Hacía un frío penetrante, que anestesió el dolor de sus codos y rodillas y le embotó la mente y el cuerpo. Las brumas fueron acercándose, limitando su visión. Estaba a punto de desvanecerse cuando su mano tocó algo sólido. Se estremeció de terror. Tiburones.
Pataleó y manoteó, mientras escuchaba los aullidos animales de su propia voz. Advirtió cómo el terror arrancaba a su cuerpo de los dominios del desmayo. Los instintos tomaban la iniciativa. Buscó el cuchillo que llevaba colgado del chaleco salvavidas y encogió las rodillas doloridas hasta que empezó a bambolearse como una pelota.
Otro golpe, y el terror volvió a contraerle el estómago. Estaba en la superficie del agua. Su mano se cerró sobre un objeto. Lo acercó a sus ojos. Madera astillada. Teca. Un trozo del refuerzo de la escotilla de popa.
Otros objetos empezaron a chocar contra su cuerpo. Madera, espuma de goma.
—¡Carolyn!
Una forma emergió de pronto de la bruma. Era blanca y bulbosa. Hardin nadó hacia ella, movido sólo por la idea de que era un objeto flotante.
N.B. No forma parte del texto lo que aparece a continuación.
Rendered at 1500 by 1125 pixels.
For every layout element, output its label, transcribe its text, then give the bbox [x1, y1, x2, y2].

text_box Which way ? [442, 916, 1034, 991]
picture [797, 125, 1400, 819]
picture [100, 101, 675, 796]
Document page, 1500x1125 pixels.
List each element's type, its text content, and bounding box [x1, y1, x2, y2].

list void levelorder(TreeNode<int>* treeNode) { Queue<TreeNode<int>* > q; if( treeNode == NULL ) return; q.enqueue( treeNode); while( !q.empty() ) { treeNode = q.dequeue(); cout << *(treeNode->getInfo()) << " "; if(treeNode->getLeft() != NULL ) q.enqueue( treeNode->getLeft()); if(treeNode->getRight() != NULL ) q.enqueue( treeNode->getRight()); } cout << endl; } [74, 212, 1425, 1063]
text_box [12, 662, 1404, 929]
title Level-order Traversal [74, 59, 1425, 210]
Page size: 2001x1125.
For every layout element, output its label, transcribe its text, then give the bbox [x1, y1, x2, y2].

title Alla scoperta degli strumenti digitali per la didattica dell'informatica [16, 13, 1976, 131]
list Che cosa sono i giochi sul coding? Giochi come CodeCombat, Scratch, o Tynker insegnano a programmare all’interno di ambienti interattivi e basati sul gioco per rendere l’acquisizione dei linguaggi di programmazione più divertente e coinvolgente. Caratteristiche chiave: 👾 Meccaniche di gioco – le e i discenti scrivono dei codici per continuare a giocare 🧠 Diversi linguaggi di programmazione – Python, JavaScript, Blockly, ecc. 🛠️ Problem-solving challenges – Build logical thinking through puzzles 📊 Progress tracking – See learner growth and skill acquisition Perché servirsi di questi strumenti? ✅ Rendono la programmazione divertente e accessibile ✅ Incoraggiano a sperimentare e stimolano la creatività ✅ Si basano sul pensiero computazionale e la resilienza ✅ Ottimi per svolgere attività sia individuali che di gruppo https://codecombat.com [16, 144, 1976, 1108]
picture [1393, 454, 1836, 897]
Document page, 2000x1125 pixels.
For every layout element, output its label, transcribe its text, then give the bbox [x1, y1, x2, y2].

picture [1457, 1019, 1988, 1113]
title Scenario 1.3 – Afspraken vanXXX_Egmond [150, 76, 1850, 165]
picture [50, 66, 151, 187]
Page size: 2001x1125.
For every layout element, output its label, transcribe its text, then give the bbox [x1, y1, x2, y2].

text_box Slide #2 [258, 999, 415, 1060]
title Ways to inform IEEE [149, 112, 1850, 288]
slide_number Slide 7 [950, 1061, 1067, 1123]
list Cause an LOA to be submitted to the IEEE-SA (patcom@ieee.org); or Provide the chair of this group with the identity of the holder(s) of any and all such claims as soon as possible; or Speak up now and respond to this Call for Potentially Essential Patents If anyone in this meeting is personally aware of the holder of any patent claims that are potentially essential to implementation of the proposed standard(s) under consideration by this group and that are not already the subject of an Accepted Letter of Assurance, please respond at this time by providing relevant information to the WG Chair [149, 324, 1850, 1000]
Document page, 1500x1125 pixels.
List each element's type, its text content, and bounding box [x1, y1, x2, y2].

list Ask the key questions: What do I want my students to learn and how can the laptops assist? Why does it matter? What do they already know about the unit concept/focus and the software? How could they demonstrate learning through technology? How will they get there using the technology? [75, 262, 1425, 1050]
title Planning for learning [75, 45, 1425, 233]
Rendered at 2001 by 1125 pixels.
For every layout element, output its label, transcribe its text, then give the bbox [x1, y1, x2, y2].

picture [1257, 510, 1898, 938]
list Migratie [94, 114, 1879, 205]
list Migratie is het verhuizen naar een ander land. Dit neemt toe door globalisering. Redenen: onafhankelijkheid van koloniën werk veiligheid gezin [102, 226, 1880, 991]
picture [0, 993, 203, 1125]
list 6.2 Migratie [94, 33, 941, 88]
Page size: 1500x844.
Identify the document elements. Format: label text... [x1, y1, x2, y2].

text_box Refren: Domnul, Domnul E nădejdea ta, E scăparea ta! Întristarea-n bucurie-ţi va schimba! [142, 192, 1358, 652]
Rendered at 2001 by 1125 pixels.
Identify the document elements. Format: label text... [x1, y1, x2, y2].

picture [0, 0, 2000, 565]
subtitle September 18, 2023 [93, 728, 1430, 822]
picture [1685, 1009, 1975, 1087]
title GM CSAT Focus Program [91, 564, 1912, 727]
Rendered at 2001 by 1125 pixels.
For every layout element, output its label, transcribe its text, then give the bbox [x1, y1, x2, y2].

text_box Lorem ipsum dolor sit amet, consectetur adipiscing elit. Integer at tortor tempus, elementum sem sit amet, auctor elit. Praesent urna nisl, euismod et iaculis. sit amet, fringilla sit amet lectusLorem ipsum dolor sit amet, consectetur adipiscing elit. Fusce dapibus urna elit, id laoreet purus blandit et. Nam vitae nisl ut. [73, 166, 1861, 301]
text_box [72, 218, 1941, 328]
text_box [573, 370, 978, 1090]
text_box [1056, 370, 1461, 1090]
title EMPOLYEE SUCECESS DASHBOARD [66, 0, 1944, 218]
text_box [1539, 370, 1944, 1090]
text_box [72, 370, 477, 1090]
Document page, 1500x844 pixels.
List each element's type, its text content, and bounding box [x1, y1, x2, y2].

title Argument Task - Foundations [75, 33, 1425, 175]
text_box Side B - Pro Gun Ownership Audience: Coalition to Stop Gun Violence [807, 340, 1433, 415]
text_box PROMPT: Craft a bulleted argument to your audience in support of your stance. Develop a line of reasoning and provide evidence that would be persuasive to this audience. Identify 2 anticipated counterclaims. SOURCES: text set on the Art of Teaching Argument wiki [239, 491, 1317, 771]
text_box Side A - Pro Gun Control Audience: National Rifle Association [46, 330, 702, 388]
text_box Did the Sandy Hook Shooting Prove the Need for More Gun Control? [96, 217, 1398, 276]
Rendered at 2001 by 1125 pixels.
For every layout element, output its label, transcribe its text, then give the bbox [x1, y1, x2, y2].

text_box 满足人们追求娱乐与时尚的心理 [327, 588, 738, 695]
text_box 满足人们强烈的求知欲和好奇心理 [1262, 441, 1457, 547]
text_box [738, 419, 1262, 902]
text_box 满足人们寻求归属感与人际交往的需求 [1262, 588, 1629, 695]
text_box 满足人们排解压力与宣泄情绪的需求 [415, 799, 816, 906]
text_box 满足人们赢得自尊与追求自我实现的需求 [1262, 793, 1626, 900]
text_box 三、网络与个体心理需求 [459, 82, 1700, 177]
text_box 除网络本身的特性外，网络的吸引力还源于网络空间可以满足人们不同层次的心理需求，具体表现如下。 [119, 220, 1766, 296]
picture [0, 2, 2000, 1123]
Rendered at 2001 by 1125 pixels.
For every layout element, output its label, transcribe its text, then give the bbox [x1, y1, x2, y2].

El chaleco salvavidas limitaba el alcance de sus brazadas, de modo que extendió los brazos ante si como una proa y empezó a agitar los pies, con gran dolor de sus rodillas. El objeto se alejó, deslizándose por su lado arrastrado por una ola. Hardin se lanzó tras él, hizo un último esfuerzo, lo tocó. Sus dedos resbalaron sobre la superficie viscosa. Retrocedió con la impresión de haber tocado carne viva.